4. “The sausages are so popular that they make public appearances, and the Brewers organized a five-kilometer run/walk for charity with five runners in the costumes. But Fielder, even after seven seasons of watching wieners jog past his dugout, still does not get the appeal.
“‘I never understood that,’ he said. ‘I think it’s cool, but I don’t know.’”
Traditions help define the identities of sports teams, and some are stranger than others. Lazio have an eagle they like to set loose around the stadium, Manchester City supporters dance “The Poznan” and fans of the Milwaukee Brewers like to watch men dressed as giant sausages race around Miller Park. Dan Ponzi, writing for no less a publication than the New York Times, takes a closer look one of MLB’s genuine oddities.
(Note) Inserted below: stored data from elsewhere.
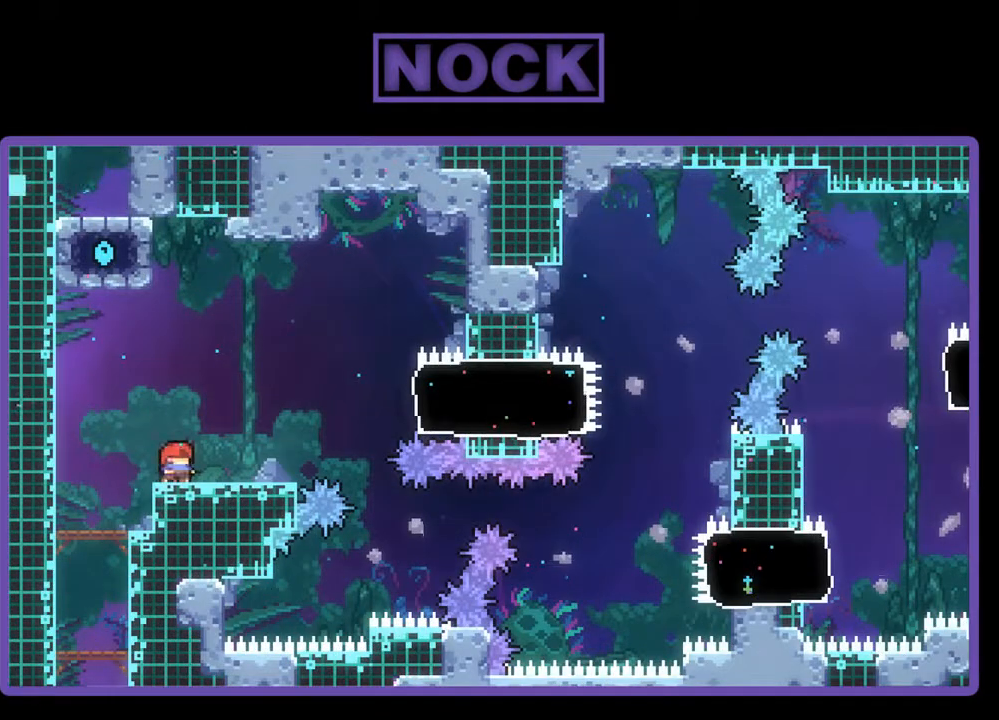
{"buttons": ["R2", "DPAD_RIGHT"], "events": [[300, "DPAD_RIGHT", "down"]]}
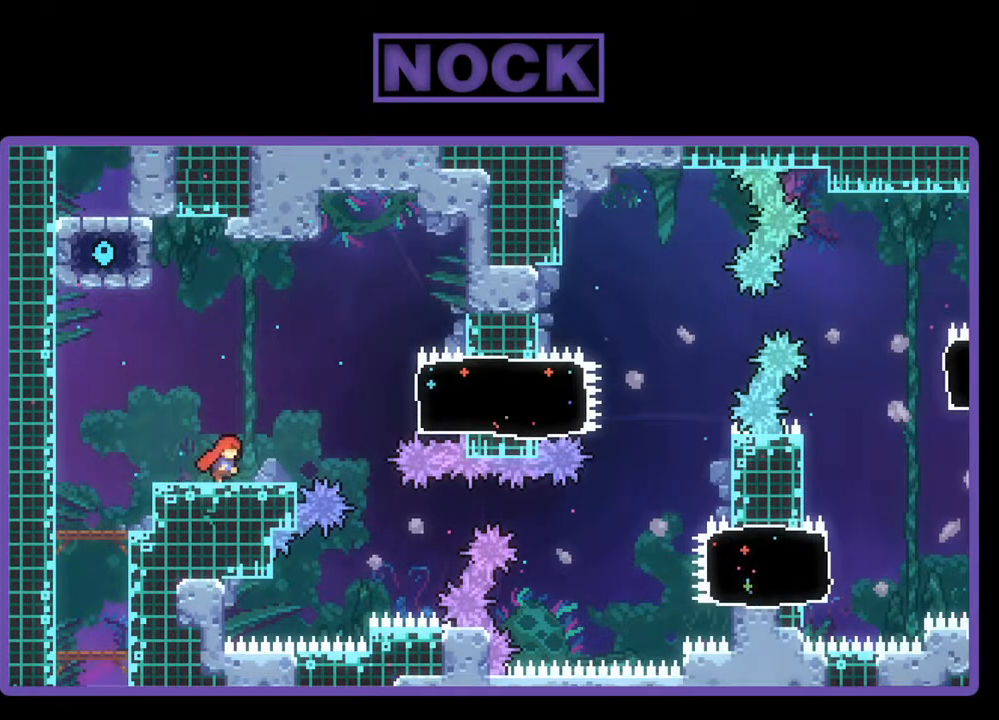
{"buttons": ["CIRCLE", "R2", "DPAD_RIGHT"], "events": [[67, "CROSS", "down"], [400, "CROSS", "up"], [467, "CIRCLE", "down"]]}
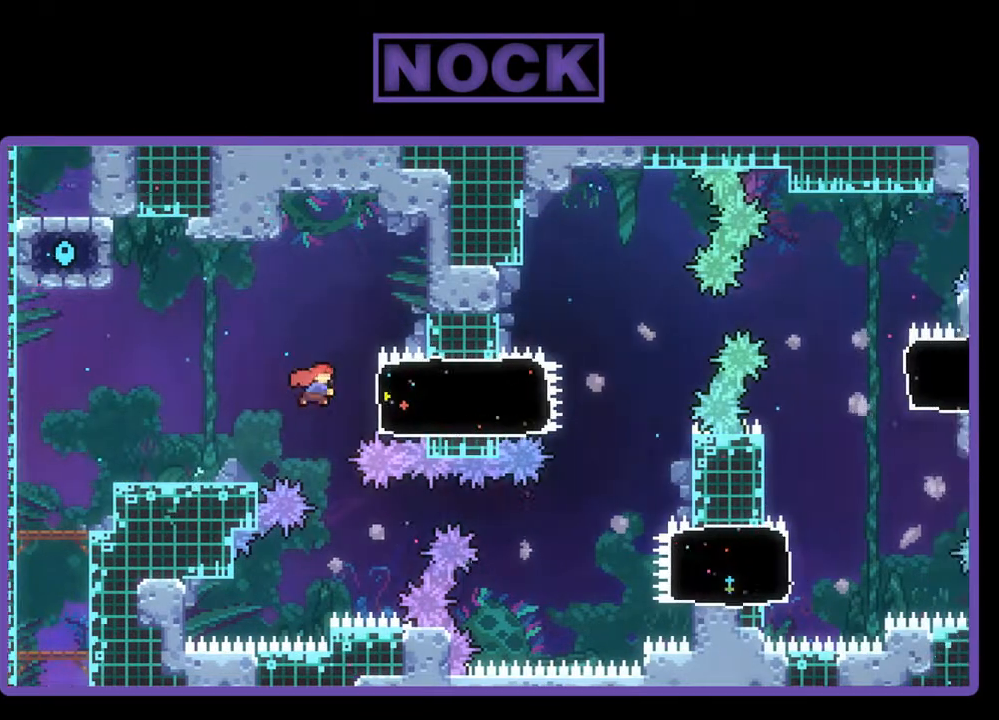
{"buttons": ["CROSS", "R2", "DPAD_RIGHT"], "events": [[267, "CIRCLE", "up"], [400, "CROSS", "down"]]}
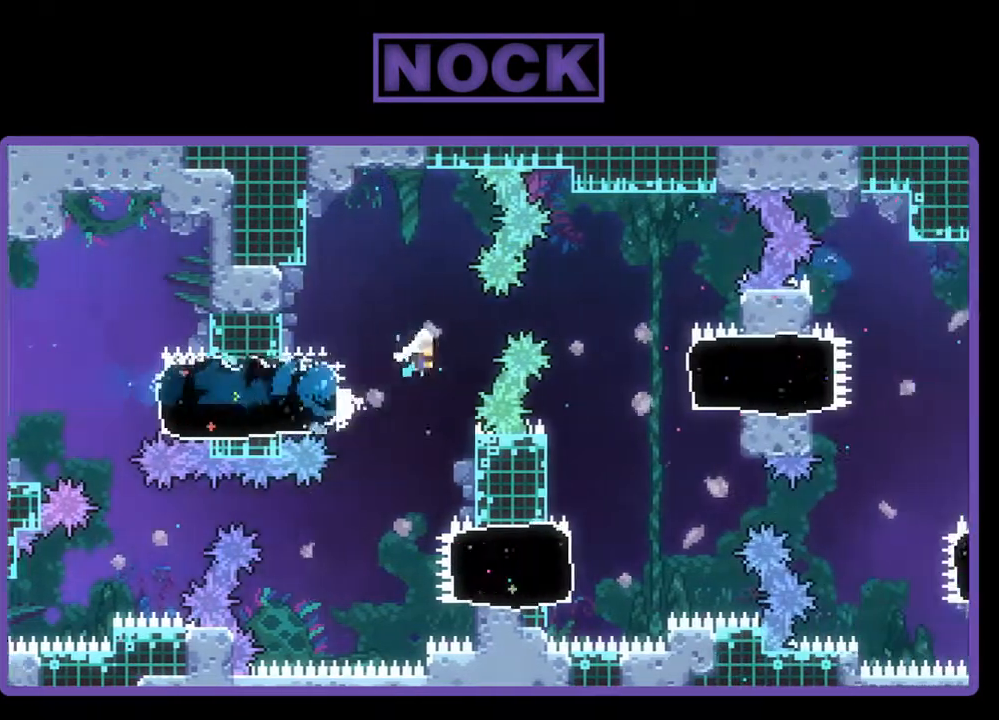
{"buttons": ["CIRCLE", "R2", "DPAD_RIGHT"], "events": [[167, "CROSS", "up"], [500, "CIRCLE", "down"]]}
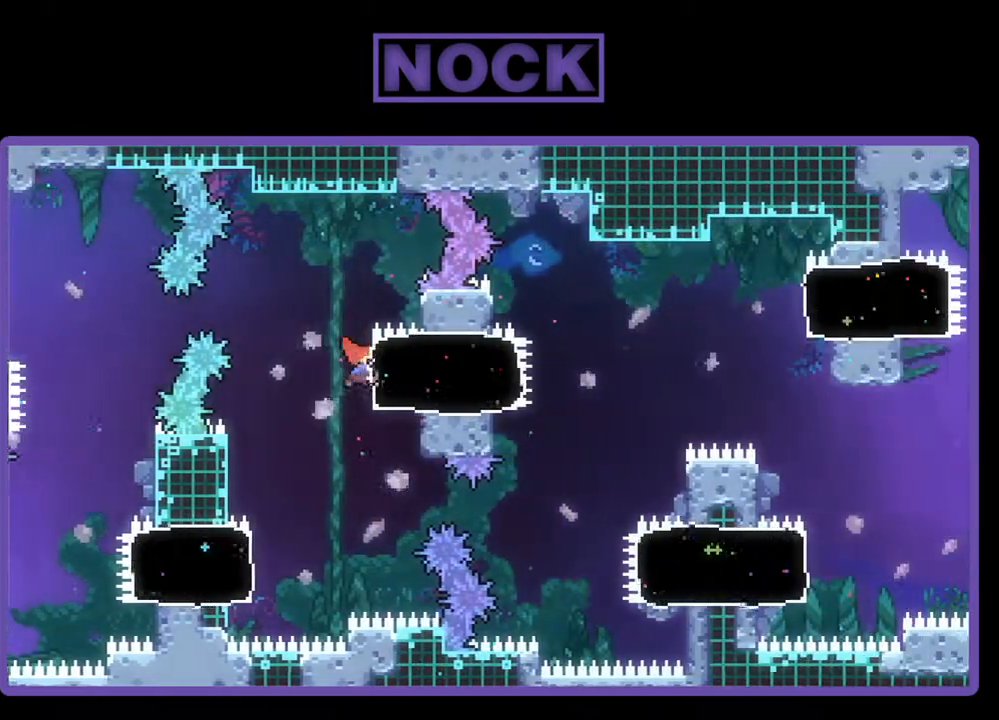
{"buttons": ["CROSS", "R2", "DPAD_RIGHT"], "events": [[267, "CIRCLE", "up"], [433, "CROSS", "down"]]}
5. “My Facebook Sweetness page—landing ground of a whopping 240 followers—immediately becomes the hottest place on the Internet to simultaneously abuse and misspell. One particularly enlightened reader (who has yet to read the book) insists ‘You will bern in hell four what You dunn.’ I note that the book is actually 460 pages, not seven. “Fuck you, whore,” someone (who also has yet to read the book) writes. I think he is unmoved.”
Jeff Perlman‘s new book, a biography of NFL legend Walter Payton, has been gaining traction for all the wrong reasons. In an article for Deadpsin entitled “Just Read the Damn Book,” the author vents his frustration in the direction of media hypocrisy, illiterate Payton devotees and gossip columnists.
6. “Henry confessed that before he bought them he knew ‘virtually nothing about Liverpool Football Club nor EPL.’ … Werner said he, too, had barely heard of the club: ‘I had been in sports so I was aware of the EPL and its strength globally,’ Werner said. ‘But I didn’t know the inner workings of it. I certainly knew about Manchester United.’”
John W. Henry, the owner of both Liverpool FC and the Boston Red Sox, is engaged in a delicate transatlantic balancing act, managing the expectations of two of sports’ most demanding fanbases. Here, he speaks to the Guardian’s David Conn about his ownership philosophy and his plan’s for the red half of Merseyside.